_GOAL OF THE EXERCISE_
Print the whole listing exactly.

_EXCERPTED RECORDS_
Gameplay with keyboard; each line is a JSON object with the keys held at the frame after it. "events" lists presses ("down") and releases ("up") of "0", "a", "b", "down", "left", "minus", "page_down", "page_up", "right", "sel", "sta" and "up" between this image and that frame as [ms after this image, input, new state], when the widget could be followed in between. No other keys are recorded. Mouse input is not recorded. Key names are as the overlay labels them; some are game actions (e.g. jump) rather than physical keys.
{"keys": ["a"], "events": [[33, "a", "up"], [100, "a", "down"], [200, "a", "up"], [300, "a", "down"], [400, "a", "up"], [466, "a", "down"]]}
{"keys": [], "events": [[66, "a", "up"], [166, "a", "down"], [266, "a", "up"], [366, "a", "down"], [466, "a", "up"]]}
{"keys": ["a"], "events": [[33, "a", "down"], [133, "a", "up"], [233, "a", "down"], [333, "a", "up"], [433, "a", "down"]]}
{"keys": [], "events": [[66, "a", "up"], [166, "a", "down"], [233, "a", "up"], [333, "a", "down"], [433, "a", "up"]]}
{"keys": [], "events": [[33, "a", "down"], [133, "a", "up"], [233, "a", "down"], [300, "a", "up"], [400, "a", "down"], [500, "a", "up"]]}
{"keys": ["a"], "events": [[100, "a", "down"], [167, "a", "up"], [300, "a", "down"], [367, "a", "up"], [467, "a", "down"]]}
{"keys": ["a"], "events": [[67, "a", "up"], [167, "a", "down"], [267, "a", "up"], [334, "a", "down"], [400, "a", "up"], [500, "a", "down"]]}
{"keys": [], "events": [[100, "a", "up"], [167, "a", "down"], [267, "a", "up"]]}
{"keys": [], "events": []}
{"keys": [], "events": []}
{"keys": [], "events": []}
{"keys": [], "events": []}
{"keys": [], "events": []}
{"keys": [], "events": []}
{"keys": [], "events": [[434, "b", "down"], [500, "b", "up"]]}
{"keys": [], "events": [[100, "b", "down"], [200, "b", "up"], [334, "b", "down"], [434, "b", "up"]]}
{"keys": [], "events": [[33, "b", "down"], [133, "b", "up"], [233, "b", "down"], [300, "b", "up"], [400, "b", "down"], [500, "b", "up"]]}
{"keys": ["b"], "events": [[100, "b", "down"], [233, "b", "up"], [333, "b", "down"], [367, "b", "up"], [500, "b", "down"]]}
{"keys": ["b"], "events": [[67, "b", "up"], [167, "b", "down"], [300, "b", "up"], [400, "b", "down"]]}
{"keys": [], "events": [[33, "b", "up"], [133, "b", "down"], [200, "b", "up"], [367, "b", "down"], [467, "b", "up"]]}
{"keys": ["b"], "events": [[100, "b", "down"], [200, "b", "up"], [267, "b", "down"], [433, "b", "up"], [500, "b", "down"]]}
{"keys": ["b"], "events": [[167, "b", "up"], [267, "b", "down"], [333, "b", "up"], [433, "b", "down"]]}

_YOUR RESPONSE_
Gameplay with keyboard; each line is a JSON object with the keys held at the frame after it. "events" lists presses ("down") and releases ("up") of "0", "a", "b", "down", "left", "minus", "page_down", "page_up", "right", "sel", "sta" and "up" between this image and that frame as [ms after this image, input, new state], when the widget could be followed in between. No other keys are recorded. Mouse input is not recorded. Key names are as the overlay labels them; some are game actions (e.g. jump) rather than physical keys.
{"keys": ["a"], "events": [[33, "a", "up"], [100, "a", "down"], [200, "a", "up"], [300, "a", "down"], [400, "a", "up"], [466, "a", "down"]]}
{"keys": [], "events": [[66, "a", "up"], [166, "a", "down"], [266, "a", "up"], [366, "a", "down"], [466, "a", "up"]]}
{"keys": ["a"], "events": [[33, "a", "down"], [133, "a", "up"], [233, "a", "down"], [333, "a", "up"], [433, "a", "down"]]}
{"keys": [], "events": [[66, "a", "up"], [166, "a", "down"], [233, "a", "up"], [333, "a", "down"], [433, "a", "up"]]}
{"keys": [], "events": [[33, "a", "down"], [133, "a", "up"], [233, "a", "down"], [300, "a", "up"], [400, "a", "down"], [500, "a", "up"]]}
{"keys": ["a"], "events": [[100, "a", "down"], [167, "a", "up"], [300, "a", "down"], [367, "a", "up"], [467, "a", "down"]]}
{"keys": ["a"], "events": [[67, "a", "up"], [167, "a", "down"], [267, "a", "up"], [334, "a", "down"], [400, "a", "up"], [500, "a", "down"]]}
{"keys": [], "events": [[100, "a", "up"], [167, "a", "down"], [267, "a", "up"]]}
{"keys": [], "events": []}
{"keys": [], "events": []}
{"keys": [], "events": []}
{"keys": [], "events": []}
{"keys": [], "events": []}
{"keys": [], "events": []}
{"keys": [], "events": [[434, "b", "down"], [500, "b", "up"]]}
{"keys": [], "events": [[100, "b", "down"], [200, "b", "up"], [334, "b", "down"], [434, "b", "up"]]}
{"keys": [], "events": [[33, "b", "down"], [133, "b", "up"], [233, "b", "down"], [300, "b", "up"], [400, "b", "down"], [500, "b", "up"]]}
{"keys": ["b"], "events": [[100, "b", "down"], [233, "b", "up"], [333, "b", "down"], [367, "b", "up"], [500, "b", "down"]]}
{"keys": ["b"], "events": [[67, "b", "up"], [167, "b", "down"], [300, "b", "up"], [400, "b", "down"]]}
{"keys": [], "events": [[33, "b", "up"], [133, "b", "down"], [200, "b", "up"], [367, "b", "down"], [467, "b", "up"]]}
{"keys": ["b"], "events": [[100, "b", "down"], [200, "b", "up"], [267, "b", "down"], [433, "b", "up"], [500, "b", "down"]]}
{"keys": ["b"], "events": [[167, "b", "up"], [267, "b", "down"], [333, "b", "up"], [433, "b", "down"]]}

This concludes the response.